(Pictures paired with source code)
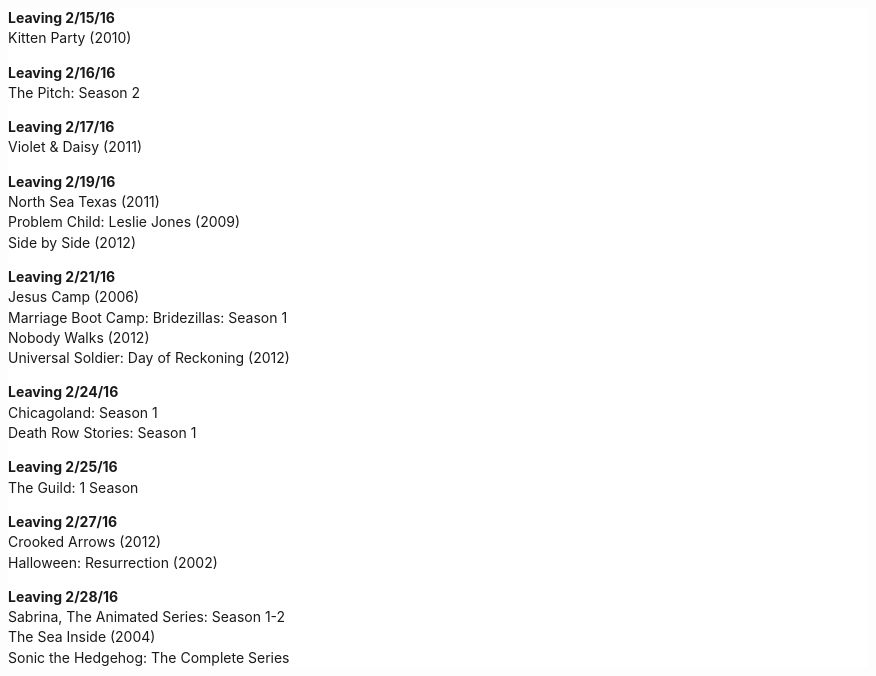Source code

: <p><strong>Leaving 2/15/16</strong><br>
Kitten Party (2010)</p>

<p><strong>Leaving 2/16/16</strong><br>
The Pitch: Season 2</p>

<p><strong>Leaving 2/17/16</strong><br>
Violet &amp; Daisy (2011)</p>

<p><strong>Leaving 2/19/16</strong><br>
North Sea Texas (2011)<br>
Problem Child: Leslie Jones (2009)<br>
Side by Side (2012)</p>

<p><strong>Leaving 2/21/16</strong><br>
Jesus Camp (2006)<br>
Marriage Boot Camp: Bridezillas: Season 1<br>
Nobody Walks (2012)<br>
Universal Soldier: Day of Reckoning (2012)</p>

<p><strong>Leaving 2/24/16</strong><br>
Chicagoland: Season 1<br>
Death Row Stories: Season 1</p>

<p><strong>Leaving 2/25/16</strong><br>
The Guild: 1 Season</p>

<p><strong>Leaving 2/27/16</strong><br>
Crooked Arrows (2012)<br>
Halloween: Resurrection (2002)</p>

<p><strong>Leaving 2/28/16</strong><br>
Sabrina, The Animated Series: Season 1-2<br>
The Sea Inside (2004)<br>
Sonic the Hedgehog: The Complete Series</p>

Brief:
For the word "Season", find all matching lines in the entries above and copy them out.

Expected answer:
The Pitch: Season 2</p>
Marriage Boot Camp: Bridezillas: Season 1<br>
Chicagoland: Season 1<br>
Death Row Stories: Season 1</p>
The Guild: 1 Season</p>
Sabrina, The Animated Series: Season 1-2<br>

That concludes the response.